Exercise details: In the excerpt on FMCC's Richmond branch, what share of the branch's revenue came from retail and lease contracts?

FMCC, a subsidiary of Ford Motor Company, is a “financial services provider, primarily to the automobile purchase or loan lessee environment,” headquartered in Dearborn, Michigan, with hundreds of sales branches throughout the Country, the Richmond branch being one of them.[15] The FMCC headquarters provided the Richmond branch with the capital needed to provide loans, and dictated to the branch “the policies and criteria governing loan approval, contract terms, and other management issues.”[16]

Roughly 75 percent of the branch’s revenue came from “retail and lease contracts,” in which the branch would provide financing to customers wishing to purchase or lease a vehicle from a Ford Motor Company dealership. While the Richmond branch provided the administrative duties necessary to effectuate a loan, such as reviewing the loan application, collecting paperwork and forwarding account information, [17] it generally “did not process funds, receive payments, engage in collection or other customer service activities, or handle delinquent debts.”[18] Upon approval of the loan, the paperwork was forwarded to a service center, in charge of taking title to the vehicle,[19] and the “branch had no further involvement in the loans.”[20] FMCC would then record these loans as receivables in its internal “management, analysis and performance system” (“MAPS”).[21] FMCC would also “book” as revenue any payments due to FMCC. In the event of default on a loan, FMCC would record revenue once the “principle was satisfied on the note.”[22] FMCC paid BPOL taxes based on the gross receipts that MAPS attributed to the Richmond Branch.

Records supplied:

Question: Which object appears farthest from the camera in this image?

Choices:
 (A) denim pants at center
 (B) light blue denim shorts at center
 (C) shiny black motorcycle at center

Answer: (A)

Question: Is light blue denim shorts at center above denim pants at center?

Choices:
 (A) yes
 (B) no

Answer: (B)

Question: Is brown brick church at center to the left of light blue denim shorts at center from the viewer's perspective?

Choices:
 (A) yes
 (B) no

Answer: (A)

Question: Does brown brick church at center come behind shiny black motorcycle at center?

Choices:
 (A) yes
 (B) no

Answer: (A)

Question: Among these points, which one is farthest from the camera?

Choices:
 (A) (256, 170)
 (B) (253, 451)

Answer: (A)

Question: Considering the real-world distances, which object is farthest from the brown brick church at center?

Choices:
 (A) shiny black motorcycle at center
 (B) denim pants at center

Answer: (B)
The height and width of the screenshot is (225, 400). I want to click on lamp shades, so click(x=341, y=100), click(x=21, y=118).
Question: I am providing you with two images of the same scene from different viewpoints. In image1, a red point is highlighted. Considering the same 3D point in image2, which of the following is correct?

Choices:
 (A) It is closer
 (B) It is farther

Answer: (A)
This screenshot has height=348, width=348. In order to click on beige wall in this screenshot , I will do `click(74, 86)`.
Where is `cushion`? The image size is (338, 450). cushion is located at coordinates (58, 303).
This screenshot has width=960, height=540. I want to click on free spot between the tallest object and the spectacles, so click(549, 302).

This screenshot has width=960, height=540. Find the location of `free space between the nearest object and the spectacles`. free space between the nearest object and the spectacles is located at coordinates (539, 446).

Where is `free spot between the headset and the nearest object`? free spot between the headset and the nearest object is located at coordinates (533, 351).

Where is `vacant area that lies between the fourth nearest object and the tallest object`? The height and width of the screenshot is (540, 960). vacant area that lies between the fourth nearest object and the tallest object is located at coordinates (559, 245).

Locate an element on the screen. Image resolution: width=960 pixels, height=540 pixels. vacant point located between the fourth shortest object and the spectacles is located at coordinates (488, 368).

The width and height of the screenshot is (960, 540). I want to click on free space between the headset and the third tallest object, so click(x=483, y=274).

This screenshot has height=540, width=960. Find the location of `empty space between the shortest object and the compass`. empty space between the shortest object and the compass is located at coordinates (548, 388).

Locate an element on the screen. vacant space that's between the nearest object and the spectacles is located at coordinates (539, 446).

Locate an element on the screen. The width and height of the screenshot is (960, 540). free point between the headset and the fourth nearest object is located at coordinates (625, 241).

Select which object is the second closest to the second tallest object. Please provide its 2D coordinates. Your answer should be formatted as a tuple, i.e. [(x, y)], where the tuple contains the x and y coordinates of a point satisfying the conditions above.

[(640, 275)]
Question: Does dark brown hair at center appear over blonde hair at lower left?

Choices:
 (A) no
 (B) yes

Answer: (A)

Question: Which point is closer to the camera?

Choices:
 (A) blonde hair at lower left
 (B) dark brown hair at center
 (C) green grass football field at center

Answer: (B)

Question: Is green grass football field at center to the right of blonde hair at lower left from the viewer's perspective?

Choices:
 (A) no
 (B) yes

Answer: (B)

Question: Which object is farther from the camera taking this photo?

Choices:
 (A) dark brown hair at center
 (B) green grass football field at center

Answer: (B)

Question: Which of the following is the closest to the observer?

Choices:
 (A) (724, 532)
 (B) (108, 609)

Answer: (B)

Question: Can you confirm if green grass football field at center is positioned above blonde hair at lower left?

Solution to this exercise: Roughly 75 percent.